For the past few decades, he has been a respected businessman and promoter of Latino sports events and is known by virtually everyone of influence in the Bronx.

“I’ve known Julito the son since he was born,” said Rep. Jose Serrano (D-Bronx). “What could he and these other young people possibly know that helps the FBI?”

In addition to the young Pabon, Tania Frontera, a graphic designer, and Christopher Torres, a social worker, have been subpoenaed.

Frontera and Torres were active several years ago in the successful movement to end the Navy’s use of the Puerto Rican island of Vieques as a bombing range, acquaintances say. Protests over the grand jury investigation are expected Friday here and in Puerto Rico.

Serrano fears the federal government is once again using grand juries and law enforcement surveillance to intimidate Puerto Ricans engaged in legitimate dissent.
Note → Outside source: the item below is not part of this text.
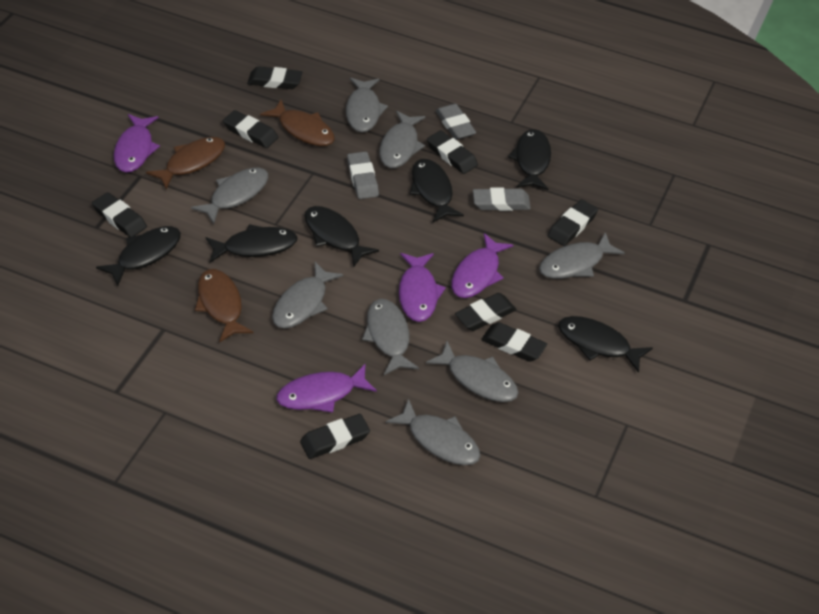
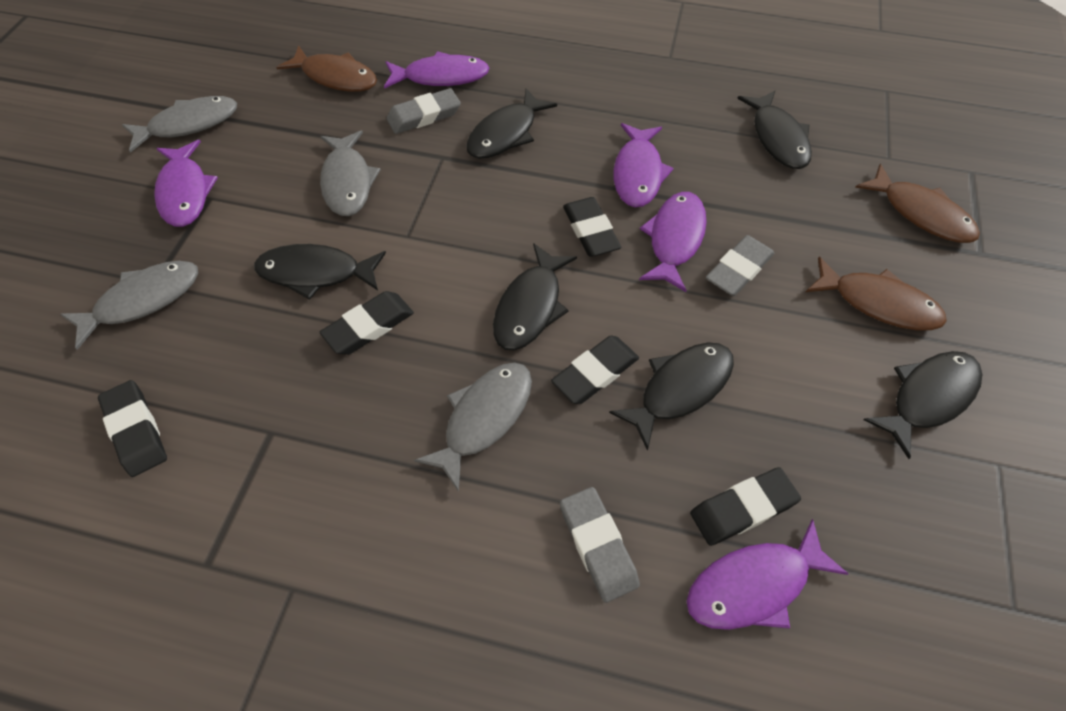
black eraser: [92,192,147,237] [223,110,278,148] [247,66,303,89] [300,414,370,459] [427,130,478,174] [455,293,517,331] [481,322,547,362] [548,199,598,246] = 8 -> [98,380,167,477] [320,291,414,355] [551,335,639,404] [563,197,621,257] [690,467,801,546] = 5
grey fish: [191,168,268,224] [272,262,343,329] [346,78,388,132] [362,299,419,375] [379,111,426,168] [386,398,481,465] [426,341,518,402] [539,232,625,279] = 8 -> [60,261,198,350] [122,96,237,153] [320,131,381,216] [414,362,532,492] = 4
purple fish: [114,114,160,173] [276,364,377,413] [399,253,446,322] [452,233,513,298] = 4 -> [154,140,218,227] [384,51,490,89] [613,123,674,207] [639,192,707,292] [686,519,849,630] = 5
Back in 2000, at the congressman’s request, former FBI Director Louis Freeh declassified and released thousands of internal agency documents about the FBI’s activities in Puerto Rico.

Those documents revealed a massive campaign by the agency to disrupt and persecute independence groups from the 1930s to the late 1970s. The surveillance even targeted longtime governor of Puerto Rico Luis Muñoz Marin.

Spokesmen for the FBI and the Brooklyn U.S. attorney’s office refused to confirm or deny any new grand jury investigation.

La Prensa have claimed for weeks that the grand jury is part of a new probe of the Macheteros, the underground Puerto Rican group best known for a $7 million Wells Fargo robbery in West Hartford, Conn., in 1983.

In September 2005, the legendary founder of the group, Filiberto Ojeda Rios, was killed in a shootout with the FBI on a small farm in the hills of Puerto Rico.

His death sparked a huge controversy on the island because Ojeda Rios, who was gravely injured in the shootout, bled to death when agents waited until the next morning to rush his farmhouse.

Puerto Rico’s Justice Department has tried ever since to obtain FBI records of the incident and the identities of the agents involved, but has been rebuffed and is suing the agency in federal court.